Роман я писала, как хозяйки шьют лоскутное одеяло: руководствуясь чувством
женского чутья и импровизации, сшивала один метафорический кусок с другим,
изготовленный методом бесконечного вскрытия вещи в самой себе. Я называю
этот метод дешифровкой на уровне фрагмента. Поскольку я лирик и прозу пишу
лирическую, для меня важны все эти выходы на метафору, которая в моем
представлении связана с музыкой. С неким интонационным обертоном,
определяющим все. Так что писателю пришел на помощь музыкант, который во мне
еще, надеюсь, не умер, мой слух и мое музыкальное мышление помогли
справиться с композицией и организовать прозаический материал. Кроме того,
мне всегда очень хотелось написать о музыке. Ведь в поэзии музыкальность
возможна -- аллитерации там, ассонансы, не говоря о рифме, -- почему же
нельзя вплести ее в прозаическую ткань... Музыки в мире гораздо больше, чем
живописи и литературы. Можно даже сказать, что все окружающее нас -- музыка.
Особенно с появлением атональной музыки, она -- царица всех сфер. Но
почему-то жанр такого свободного ассоциативного лирико-драматического
повествования трудней всего дается нашей критике. Иногда доходит до
курьезов. Говоря о моем романе, например, критик Мария Ремизова даже
объявила, что я написала "фонетическую симфонию". Но чего-то там "не
дотянула". Это ж только представить себе эту "фонетическую симфонию",
которую требует от меня критик... Лучше не представлять.
-- Е.Ч. Таким образом, главным героем вашего первого романа стала
музыка. Второй же роман -- "Читающая вода" -- целиком и полностью посвящен
стихии кино. Главная героиня пишет диссертацию по истории кино и вступает в
сложные отношения с Мастером -- знаменитым кинорежиссером, когда-то
поставившим гениальный фильм, уничтоженный по решению сталинской комиссии.
Композиционно роман тоже как бы сложен из двух половин, взаимно дополняющих
друг друга: одна из них -- роман-портрет об этом режиссере, знаменитом и
вальяжном основоположнике кино, сумевшем дожить до наших дней (действие
происходит в 70-х), заведомо синтетическом персонаже, современнике
Эйзенштейна, Довженко, Дзиги Вертова. А вторая половина романа -- это
культурологический пласт, посвященный истории кино и его творцам, рассказ об
этом величайшем изобретении, связанном с историей ХХ века, запечатленном на
его экране. Поражает размах задействованного в романе материала.
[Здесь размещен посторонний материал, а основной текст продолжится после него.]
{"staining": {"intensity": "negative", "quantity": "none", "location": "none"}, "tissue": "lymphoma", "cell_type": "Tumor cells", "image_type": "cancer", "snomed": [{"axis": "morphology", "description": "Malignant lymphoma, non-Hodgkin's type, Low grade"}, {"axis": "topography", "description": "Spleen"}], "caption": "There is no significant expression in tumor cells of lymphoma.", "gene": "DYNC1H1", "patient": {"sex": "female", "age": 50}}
Эссеистская
часть захватывает едва ли не всю историю нашего кинематографа в его основных
темах и проявлениях. История кино сливается с историей века, поскольку
современная мифология ХХ века не смогла бы утвердиться без этого "важнейшего
из искусств".
-- И.П. Здесь мне помогло мое актерское образование. Кино я, в отличие
от театра, не люблю. Я бы не рискнула написать о театре, к которому отношусь
очень трепетно, для этого я не настолько самонадеянна, а в кино все кажется
таким явным, что меня в один прекрасный день вдруг потянуло написать эдакую
кинофреску: попытаться на своей отдельно взятой кочке вскрыть социальную
подоплеку этого феномена, выросшего на памяти одного поколения (в данном
случае -- одного человека, моего героя) из стадии первобульона в самое
технологичное и доминирующее искусство современной цивилизации.
В начале всех начал, как это у меня бывает, лежала одна история... Это
история знакомства с прототипом главного героя романа -- действительно
человеком чрезвычайно известным, оставившим свой след в истории кино, имени
которого я не назову. Мне стоило больших трудов изменить его образ до полной
неузнаваемости, хотя кройся не кройся, а от всех примет все равно не уйти.
Поэтому кое-кто героя моего угадывает. Но я никогда не сознаюсь, потому что
этот человек действительно перевоплотился в совершенно другого,
компилятивного персонажа, так что за него я спокойна. Вначале наши отношения
развивались примерно так, как описано в первых главах романа: он
рассказывал, я добросовестно за ним записывала, но потом он и записывать
запретил, когда беседы стало зашкаливать. Я просто слушала и поддакивала,
иногда позволяя себе тот или иной вопрос, доказывающий, что я вполне в
материале. В то время мне очень нравилась "идея рукопожатия", которую любил
озвучивать Владимир Яковлевич Лакшин, как-то подсчитавший, что от него до
Льва Толстого всего д в а рукопожатия -- через кого-то из близких писателя,
с кем он успел познакомиться. Или даже о д н о?.. Рука-то, которую пожимали
Толстой и Лакшин, была одна и та же... Короче говоря, пожимая всякий раз
дряхлую, но еще полную сил длань моего героя, я вступала в прямой контакт со
всем русским кино. Как прежде кавалеры прикладывались к ручкам дам,
выстраиваясь в затылок друг к другу, так я прикладывалась к "великому
немому", отмечая про себя значительность момента. Или, быть может, сам
"немой" в этот момент выстраивался в затылок, чтоб пожать мне руку... В
общем, мы только и занимались тем, что выстраивались в затылки друг другу.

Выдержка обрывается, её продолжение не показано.